Time these functions using the provided code. Explain the results you

observe and if one appears to be faster than the other, describe what

features of the processor and memory architecture might be affecting

the timings.

axpy seems to be slightly faster than ax and xpy together. This may be because the scaling of the array and the addition of arrays operations are done simultaneously in the for loops thus reducing the amount of instructions handled.

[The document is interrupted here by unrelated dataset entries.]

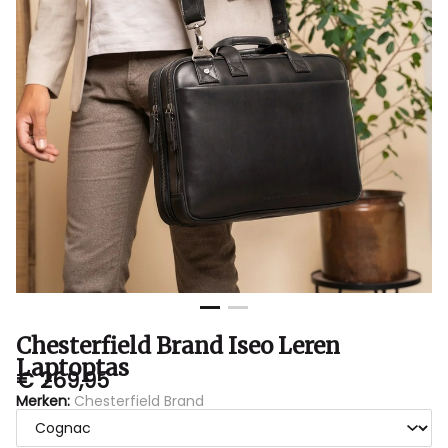
Sluis
Chesterfield Brand Iseo Leren
Laptoptas
€ 269,95
Merken:
Chesterfield Brand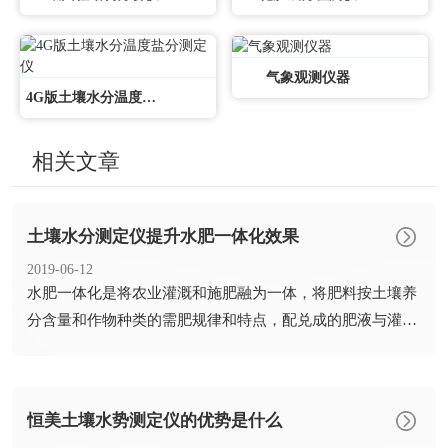
气象观测仪器
4G版土壤水分温度盐分测定仪
相关文章
土壤水分测定仪提升水肥一体化效果
2019-06-12
​水肥一体化是将农业灌溉和施肥融为一体，将肥料按土壤养
分含量和作物种类的需肥规律和特点，配兑成的肥液与灌溉
水一起，...
恒美土壤水势测定仪的优势是什么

PROBLEM 3 (OPTIONAL): Profiler

==============================

This problem demonstrates the utility of a performance *profiler* to

help locate “hot spots” in code which take most of the run time

associated with it.

Change into the directory `warsim’ that is part of the lab code

distribution.  The code contained within it implements a simple

simulation of the card game War.  The details of the game are not

important except that the program simulates playing of the game then

reports statistics on it.

First compile the program by using the provided Makefile.

,—-

| > make

| gcc -Og -g -pg -no-pie -c libwar.c

| gcc -Og -g -pg -no-pie -c libcardlist.c

| gcc -Og -g -pg -no-pie -o warsim warsim.c libwar.o libcardlist.o

`—-

Notice that the option `-pg’ is passed in which will enable

/profiling/ of the code. The `-no-pie’ option is present in case a

buggy version of `gcc’ is present and has no significant effect.

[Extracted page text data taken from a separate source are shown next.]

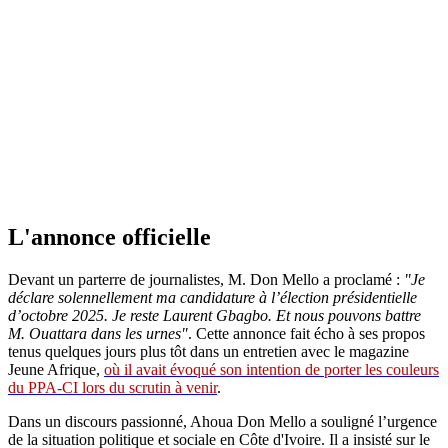
L'annonce officielle
Devant un parterre de journalistes, M. Don Mello a proclamé :
"Je
déclare solennellement ma candidature à l’élection présidentielle
d’octobre 2025. Je reste Laurent Gbagbo. Et nous pouvons battre
M. Ouattara dans les urnes"
. Cette annonce fait écho à ses propos
tenus quelques jours plus tôt dans un entretien avec le magazine
Jeune Afrique,
où il avait évoqué son intention de porter les couleurs
du PPA-CI lors du scrutin à venir
.
Dans un discours passionné, Ahoua Don Mello a souligné l’urgence
de la situation politique et sociale en Côte d'Ivoire. Il a insisté sur le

Run the resulting `warsim’ program as follows.

,—-

| # show usage

| > ./warsim

| usage: ./warsim cardfile ngames [logfile]

|

| # simulate 10 games

| > ./warsim full.deck 10

| ———————-

| Final stats

|   0.60 P1 Win Ratio

| 408.50 Avg battles per game

|  30.30 Avg wars per game

|

| # simulate 100 games

| > ./warsim full.deck 100

| ———————-

| Final stats

|   0.54 P1 Win Ratio

| 301.56 Avg battles per game

|  22.94 Avg wars per game

|

| # simulate 2000 games

| > ./warsim full.deck 2000

| ———————-

| Final stats

|   0.54 P1 Win Ratio

| 298.48 Avg battles per game

|  22.79 Avg wars per game

`—-

This last run might take a few seconds as 2000 games are simulated.

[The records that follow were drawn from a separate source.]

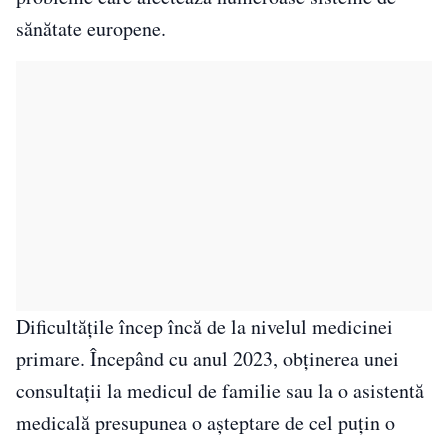
sănătate europene.
Dificultățile încep încă de la nivelul medicinei
primare. Începând cu anul 2023, obținerea unei
consultații la medicul de familie sau la o asistentă
medicală presupunea o așteptare de cel puțin o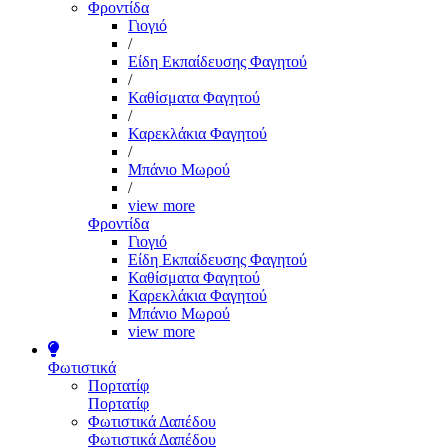
Φροντίδα
Γιογιό
/
Είδη Εκπαίδευσης Φαγητού
/
Καθίσματα Φαγητού
/
Καρεκλάκια Φαγητού
/
Μπάνιο Μωρού
/
view more
Φροντίδα
Γιογιό
Είδη Εκπαίδευσης Φαγητού
Καθίσματα Φαγητού
Καρεκλάκια Φαγητού
Μπάνιο Μωρού
view more
Φωτιστικά
Πορτατίφ
Πορτατίφ
Φωτιστικά Δαπέδου
Φωτιστικά Δαπέδου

After the runs are finished, the file `gmon.out’ appears. This is an

output file that is generated on running programs with profiling

enabled.

,—-

| > ls gmon.out

| gmon.out

| > file gmon.out

| gmon.out: GNU prof performance data – version 1

`—-

The contents of the file are binary and must be interpreted by the

program `gprof’.  Use the `-b’ option to show “brief” output and pass

in the name of the program that was run.

,—-

| > gprof -b warsim

| Flat profile:

|

| Each sample counts as 0.01 seconds.

|   %   cumulative   self              self     total

|  time   seconds   seconds    calls  ms/call  ms/call  name

|  50.11      0.06     0.06  2387860     0.00     0.00  print_list

|  25.06      0.09     0.03 32507650     0.00     0.00  card2str

|   8.35      0.10     0.01   596965     0.00     0.00  end_battle

|   8.35      0.11     0.01     4000     0.00     0.00  new_stack

|   8.35      0.12     0.01       52     0.19     0.19  str2card

|   0.00      0.12     0.00  8073378     0.00     0.00  stack_empty

|   0.00      0.12     0.00  6656812     0.00     0.00  queue_empty

|   0.00      0.12     0.00  3944508     0.00     0.00  stack_top

|   0.00      0.12     0.00  1675522     0.00     0.00  queue_add

|   0.00      0.12     0.00  1675522     0.00     0.00  queue_remove

|   0.00      0.12     0.00  1571470     0.00     0.00  queue_front

|   0.00      0.12     0.00  1465470     0.00     0.00  stack_pop

|   0.00      0.12     0.00  1465470     0.00     0.00  stack_push

|   0.00      0.12     0.00   596965     0.00     0.00  start_battle

|   0.00      0.12     0.00     6001     0.00     0.00  new_queue

|   0.00      0.12     0.00     6001     0.00     0.00  queue_free

|   0.00      0.12     0.00     4000     0.00     0.00  stack_free

|   0.00      0.12     0.00     2000     0.00     0.00  deal2

|   0.00      0.12     0.00     2000     0.00     0.06  playwar

|   0.00      0.12     0.00     2000     0.00     0.00  queue_copy

|   0.00      0.12     0.00     2000     0.00     0.00  queue_rotate

|   0.00      0.12     0.00        1     0.00    10.02  read_deck

| …

`—-

The first part of the output shows a breakdown of how much time was

spent in each function associated the most recent run of the program.

Analyze this breakdown and make suggestions as to where optimization

effort might best be spent to increase the speed of warsim.